We have received many questions regarding the use of COVID-19 vaccines in patients with autoimmune diseases on a wide range of advanced therapies such as biologics. The first thing to be aware of, is that the studies done for these vaccines did not include patients with autoimmune diseases or those on treatments that may suppress the immune system. Current advice about being vaccinated, is based on expert opinion knowing this is a non-live vaccine. The general opinion of specialists in the field is that the benefit of getting a COVID-19 vaccine far outweighs the risk.
What you should know:
- The COVID-19 vaccines currently available are non-live. They cannot cause COVID-19 when given to any patient.
- The effectiveness of any vaccine given to people who have an autoimmune condition may be less effective than the public. This does not prevent you from receiving the vaccine as having a lesser effect is much better than no effect at all.
- Most treatments for autoimmune conditions do not blunt the benefit of vaccines. However, we do know that methotrexate can reduce the effectiveness of the standard dose influenza vaccine. We do not know how methotrexate may reduce the effectiveness of the COVID-19 vaccines. Some healthcare providers may suggest holding 2 doses of methotrexate after receiving this vaccine in patients who are not having a flare of their inflammatory disease.
- We know that the infused medication rituximab can significantly blunt vaccine benefit. The suggestion would be to wait until 5 – 5.5 months after your last dose of rituximab and receive your COVID-19 vaccine. Then receive the second dose of the COVID-19 vaccine (in the case of the Pfizer vaccine this is 3 weeks later). Then wait an additional 2 weeks, at which time you can resume rituximab treatment.
- Prednisone can blunt the benefit of vaccines when used in doses of 20mg per day or higher for more than 14 days. If you are weaning off prednisone, waiting until your dose is less than 20mg/day would be advised for greater benefit.
- The COVID-19 vaccines by Pfizer and Moderna are called mRNA vaccines. When mRNA-based treatments have been given in the past, there was a potential for an inflammatory response. These vaccines have made modifications to prevent this, but you should know that a short-term flare of your condition could happen. This means that if possible, it would be best to be vaccinated when you are in good control.
- Other vaccines such as Shingrix for Herpes Zoster (shingles) protection, were released onto the Canadian market with no studies in this population. As this vaccine was non-live and had great benefit, we widely gave it to patients knowing that it may be less effective in this group of people and that there could be a short-term flare of their inflammatory condition. As time passed, we collected data on this group of patients and found that they had a 90% benefit vs over 97% in the general public. This is still a fabulous response. We also learned that about 5% of people had a flare of their inflammatory condition for 1-2 weeks.
- We have learned that anyone receiving this vaccine can experience about 24-48 hours of certain symptoms which include: fatigue, headache, sore arm, low-grade fever, and general achiness.

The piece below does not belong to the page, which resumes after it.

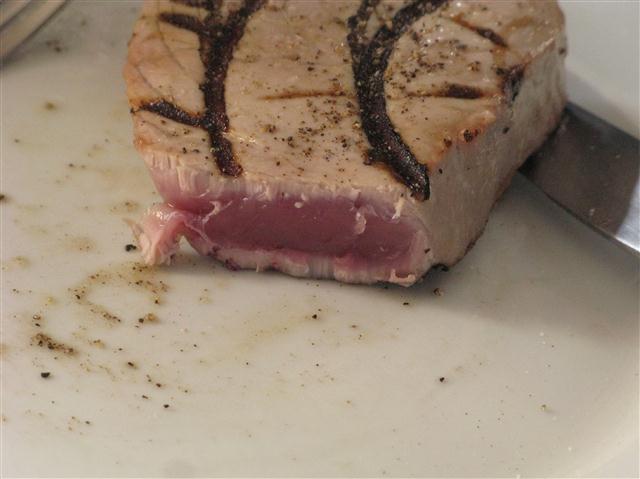
Locate an element on the screen. This screenshot has width=640, height=479. white cutting board is located at coordinates (219, 453).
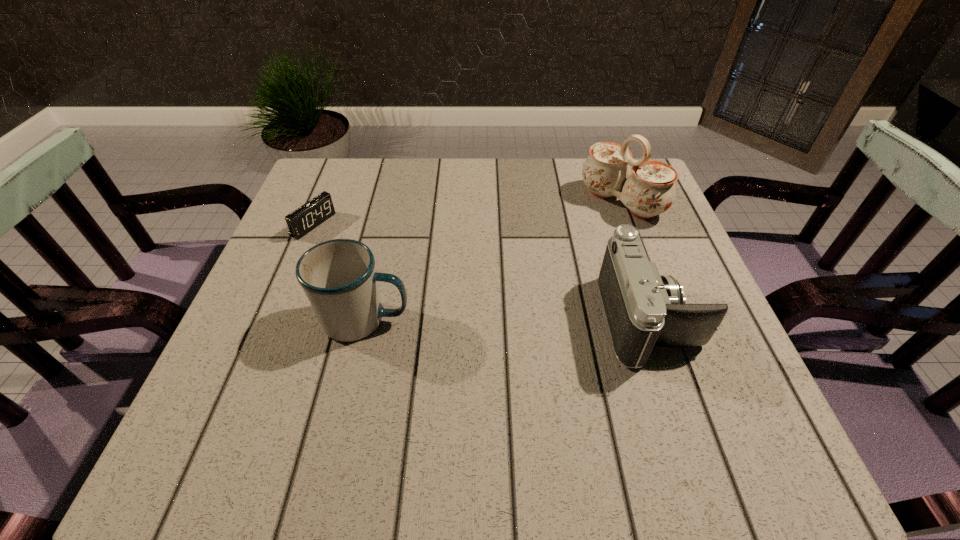
Where is `object present at the far right corner`? The height and width of the screenshot is (540, 960). object present at the far right corner is located at coordinates (650, 190).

- A few people receiving the vaccine who had a background of anaphylactic reactions to foods such as shellfish, had an anaphylactic reaction to the COVID-19 vaccine. This does not prevent people with food allergies receiving the vaccine but does suggest that anyone who carries an EpiPen and has high sensitives to allergens should have an EpiPen on hand for the vaccine administration.
- Anyone with an allergy to polyethylene glycol should not receive the Pfizer or Moderna vaccines.

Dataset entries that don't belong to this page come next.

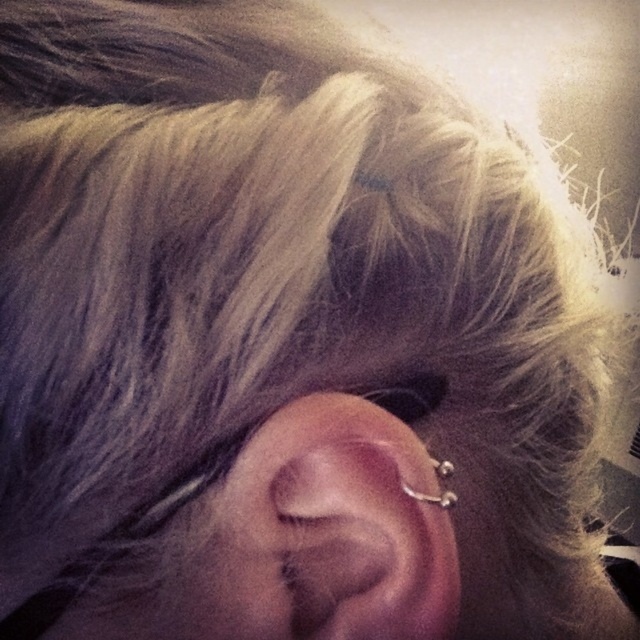
Question: Does silver metallic ear at center come behind silver metallic hoop at ear?

Choices:
 (A) yes
 (B) no

Answer: (B)

Question: Among these points, which one is farthest from the camera?

Choices:
 (A) tap(419, 493)
 (B) tap(305, 520)

Answer: (A)

Question: Which point appears farthest from the camera in this image?

Choices:
 (A) (376, 419)
 (B) (449, 500)

Answer: (B)

Question: From the image, what is the correct spatial relationship of silver metallic ear at center in relation to silver metallic hoop at ear?

Choices:
 (A) left
 (B) right

Answer: (A)

Question: From the image, what is the correct spatial relationship of silver metallic ear at center in relation to silver metallic hoop at ear?

Choices:
 (A) above
 (B) below

Answer: (B)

- The COVID-19 vaccines have not been studied when given at the same time as other vaccines. It is suggested to wait 28 days after the final COVID-19 vaccine injection before giving any other vaccines. (live or non-live) If you have recently received another vaccine, wait at least 2 weeks before getting the COVID-19 vaccine.
The Canadian Rheumatology Association and Canadian Association of Gastroenterology have recently published their guidelines regarding patients with autoimmune diseases, both in support of vaccination. They can be found on these links:
As part of these statements, they refer to the National Advisory Committee on Immunization (NACI) which has also stated that the COVID-19 vaccine may be offered to these individuals if a risk assessment deems that the benefits outweigh the potential risks. They suggest that obtaining informed consent from a patient, includes discussion about the absence of evidence of the use of this vaccine in these populations, and that there is a potential for lower vaccine response in those immunosuppressed. It is important to note that depending on the public health unit in your community, you may be asked to sign a consent to receive this vaccine or indicate you have had a discussion with your physician. The pre-vaccination questionnaire that you will be given by the healthcare provider giving the vaccine, identifies immunosuppressive agents and/or autoimmune disease as factors that require consent.
Please note the general guidance provided by this statement does not replace individual advice given to you by your specialist and healthcare team.